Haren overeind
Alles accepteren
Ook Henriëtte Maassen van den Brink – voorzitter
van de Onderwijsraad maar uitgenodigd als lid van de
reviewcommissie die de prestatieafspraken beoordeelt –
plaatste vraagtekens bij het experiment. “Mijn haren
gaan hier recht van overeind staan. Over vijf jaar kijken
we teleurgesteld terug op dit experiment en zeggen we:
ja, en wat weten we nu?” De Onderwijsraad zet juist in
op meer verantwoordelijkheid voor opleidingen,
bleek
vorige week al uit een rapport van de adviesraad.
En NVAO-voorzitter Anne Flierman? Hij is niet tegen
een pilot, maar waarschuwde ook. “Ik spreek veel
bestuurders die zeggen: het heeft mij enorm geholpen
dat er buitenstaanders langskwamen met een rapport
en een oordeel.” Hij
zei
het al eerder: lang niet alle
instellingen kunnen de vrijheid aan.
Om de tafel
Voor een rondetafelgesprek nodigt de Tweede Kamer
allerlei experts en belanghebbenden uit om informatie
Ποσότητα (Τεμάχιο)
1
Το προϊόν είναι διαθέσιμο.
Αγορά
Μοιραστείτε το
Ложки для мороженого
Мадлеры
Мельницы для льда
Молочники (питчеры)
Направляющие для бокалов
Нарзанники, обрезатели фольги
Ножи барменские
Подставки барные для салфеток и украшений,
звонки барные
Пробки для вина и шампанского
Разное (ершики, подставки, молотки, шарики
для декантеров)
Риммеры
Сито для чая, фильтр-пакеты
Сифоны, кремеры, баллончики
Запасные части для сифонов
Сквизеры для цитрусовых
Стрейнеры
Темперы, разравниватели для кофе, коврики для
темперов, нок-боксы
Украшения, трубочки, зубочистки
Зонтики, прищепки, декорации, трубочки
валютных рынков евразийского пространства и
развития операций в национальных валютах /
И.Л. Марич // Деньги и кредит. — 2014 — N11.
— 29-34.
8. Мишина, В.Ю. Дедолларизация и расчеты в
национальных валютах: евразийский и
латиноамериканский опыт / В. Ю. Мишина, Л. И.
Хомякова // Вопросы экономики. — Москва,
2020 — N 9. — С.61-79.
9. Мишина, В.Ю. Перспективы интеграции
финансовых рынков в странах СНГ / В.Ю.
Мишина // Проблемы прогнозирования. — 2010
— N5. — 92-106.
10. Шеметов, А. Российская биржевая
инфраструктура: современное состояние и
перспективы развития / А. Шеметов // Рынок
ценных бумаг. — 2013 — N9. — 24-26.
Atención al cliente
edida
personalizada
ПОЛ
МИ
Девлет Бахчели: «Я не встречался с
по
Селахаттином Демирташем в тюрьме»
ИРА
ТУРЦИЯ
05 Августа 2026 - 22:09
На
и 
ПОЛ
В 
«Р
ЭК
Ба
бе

• • • • •

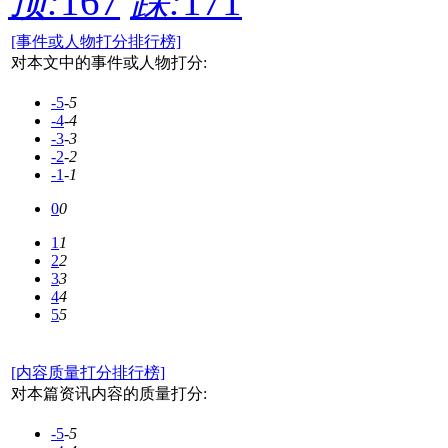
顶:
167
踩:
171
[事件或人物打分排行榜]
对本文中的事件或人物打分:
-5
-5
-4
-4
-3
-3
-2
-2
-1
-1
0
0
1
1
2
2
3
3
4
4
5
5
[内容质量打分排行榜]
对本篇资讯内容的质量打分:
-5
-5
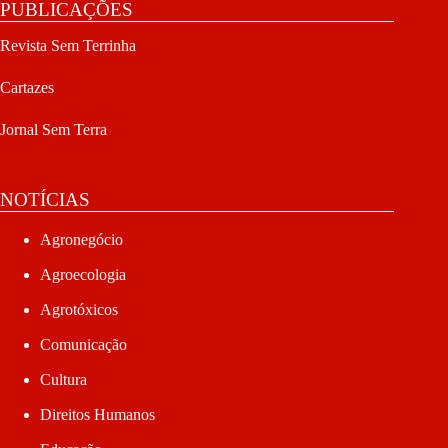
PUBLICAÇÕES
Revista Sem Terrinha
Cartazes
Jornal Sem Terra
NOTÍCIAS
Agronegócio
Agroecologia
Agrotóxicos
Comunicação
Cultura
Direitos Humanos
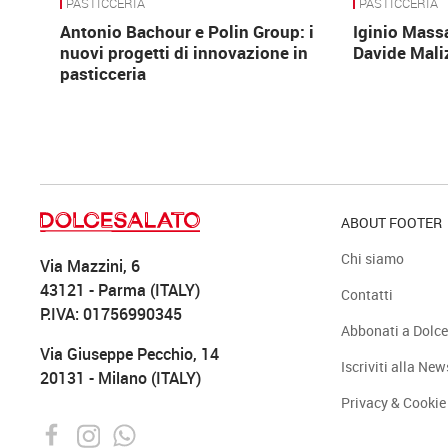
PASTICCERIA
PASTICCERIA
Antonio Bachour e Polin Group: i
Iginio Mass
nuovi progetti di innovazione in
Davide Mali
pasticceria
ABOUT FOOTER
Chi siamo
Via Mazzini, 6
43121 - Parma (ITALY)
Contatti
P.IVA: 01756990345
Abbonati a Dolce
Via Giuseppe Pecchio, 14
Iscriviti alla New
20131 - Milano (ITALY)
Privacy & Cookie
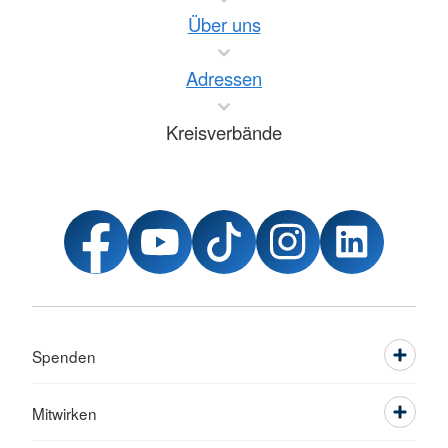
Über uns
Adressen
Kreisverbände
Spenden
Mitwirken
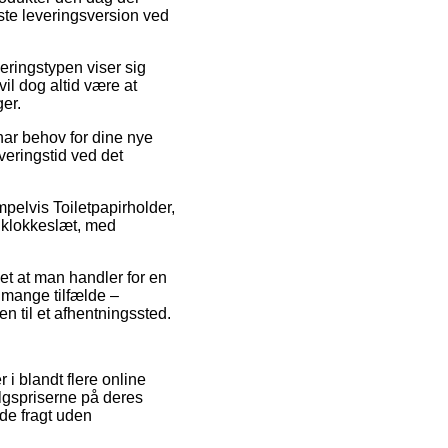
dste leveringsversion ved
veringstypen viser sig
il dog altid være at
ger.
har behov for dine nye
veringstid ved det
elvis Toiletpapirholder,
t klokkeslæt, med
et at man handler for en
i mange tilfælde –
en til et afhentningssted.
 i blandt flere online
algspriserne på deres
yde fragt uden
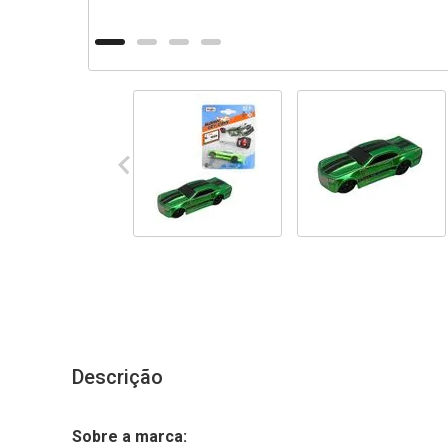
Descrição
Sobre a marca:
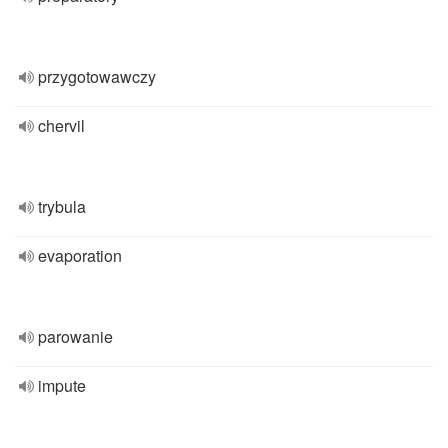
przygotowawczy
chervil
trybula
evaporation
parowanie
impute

• • • • •

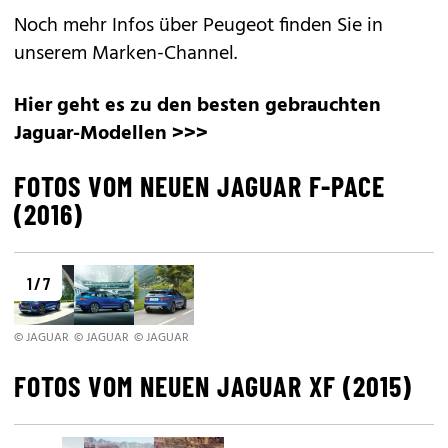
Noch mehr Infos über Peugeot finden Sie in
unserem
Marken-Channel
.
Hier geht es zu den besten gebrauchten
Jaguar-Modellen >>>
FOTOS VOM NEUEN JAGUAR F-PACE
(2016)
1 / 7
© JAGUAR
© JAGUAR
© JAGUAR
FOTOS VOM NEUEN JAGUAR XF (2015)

• • • • •

Which lines above hold the string "experiment"? Copy each of them.

-- REPLY --
plaatste vraagtekens bij het experiment. “Mijn haren
we teleurgesteld terug op dit experiment en zeggen we:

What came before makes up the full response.